(Beginning of Extracted information)
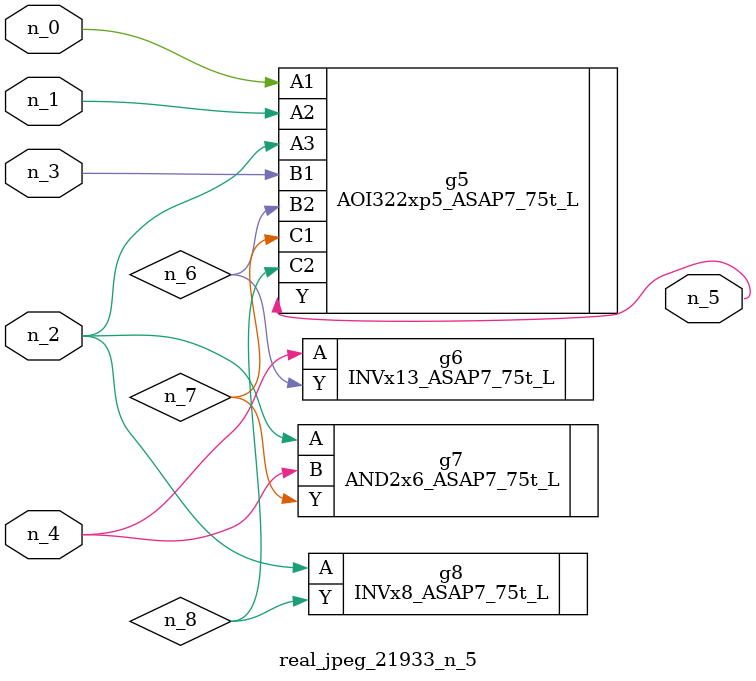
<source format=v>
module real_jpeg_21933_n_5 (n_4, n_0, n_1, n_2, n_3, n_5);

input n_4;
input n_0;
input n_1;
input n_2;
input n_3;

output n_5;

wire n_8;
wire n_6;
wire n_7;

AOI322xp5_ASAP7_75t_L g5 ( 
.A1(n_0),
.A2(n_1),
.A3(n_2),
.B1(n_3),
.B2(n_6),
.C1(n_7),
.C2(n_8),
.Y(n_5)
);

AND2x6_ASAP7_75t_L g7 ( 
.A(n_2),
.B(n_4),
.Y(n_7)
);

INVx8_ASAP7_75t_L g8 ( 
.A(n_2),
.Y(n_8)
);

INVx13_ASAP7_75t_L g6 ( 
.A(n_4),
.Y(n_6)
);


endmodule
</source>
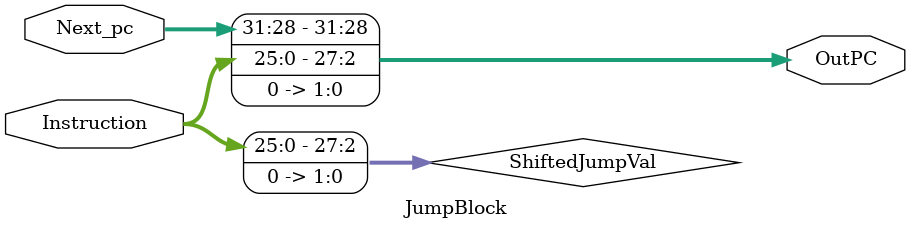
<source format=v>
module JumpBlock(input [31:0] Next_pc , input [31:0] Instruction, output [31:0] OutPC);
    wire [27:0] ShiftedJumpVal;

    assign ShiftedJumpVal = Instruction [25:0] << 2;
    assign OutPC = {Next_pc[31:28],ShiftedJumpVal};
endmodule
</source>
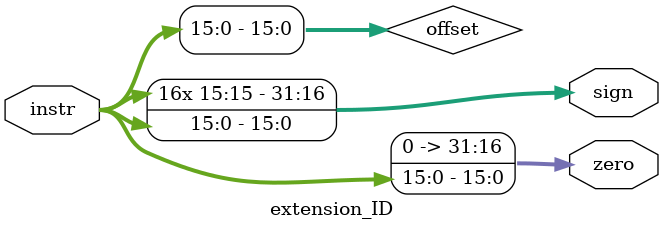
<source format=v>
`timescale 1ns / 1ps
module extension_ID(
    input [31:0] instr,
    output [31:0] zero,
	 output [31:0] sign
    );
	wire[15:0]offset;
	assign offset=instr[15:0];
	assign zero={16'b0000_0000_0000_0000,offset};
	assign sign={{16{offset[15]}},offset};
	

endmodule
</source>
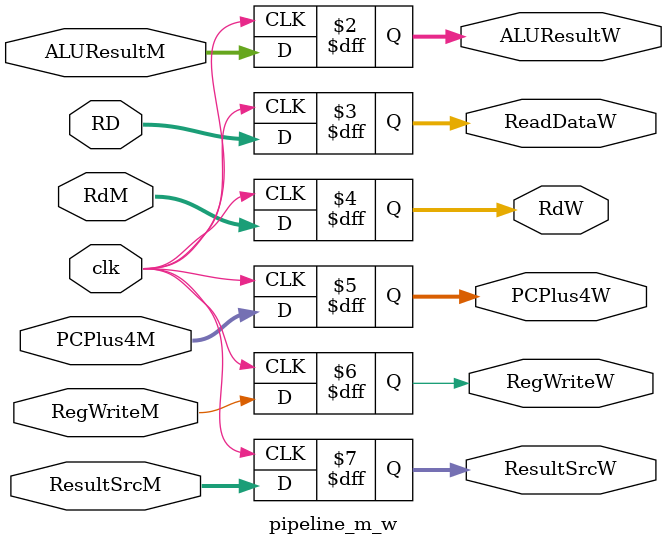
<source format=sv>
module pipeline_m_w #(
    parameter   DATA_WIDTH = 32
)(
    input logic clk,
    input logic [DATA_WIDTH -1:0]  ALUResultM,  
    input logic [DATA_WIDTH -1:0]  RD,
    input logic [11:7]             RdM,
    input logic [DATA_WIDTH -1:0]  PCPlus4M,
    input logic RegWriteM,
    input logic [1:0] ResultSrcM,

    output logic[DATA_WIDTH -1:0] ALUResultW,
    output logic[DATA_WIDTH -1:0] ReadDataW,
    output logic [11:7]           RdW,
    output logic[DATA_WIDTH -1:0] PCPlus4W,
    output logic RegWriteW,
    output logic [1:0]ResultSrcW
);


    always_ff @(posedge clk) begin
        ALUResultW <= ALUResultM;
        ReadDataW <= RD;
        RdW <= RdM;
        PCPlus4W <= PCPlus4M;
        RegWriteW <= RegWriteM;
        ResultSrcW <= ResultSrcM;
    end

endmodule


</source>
(End of Extracted information)
> **Assignment**
Work out how many lines of the listing above include "offset"; the reply is that number alone.

> **Solved exercise**
4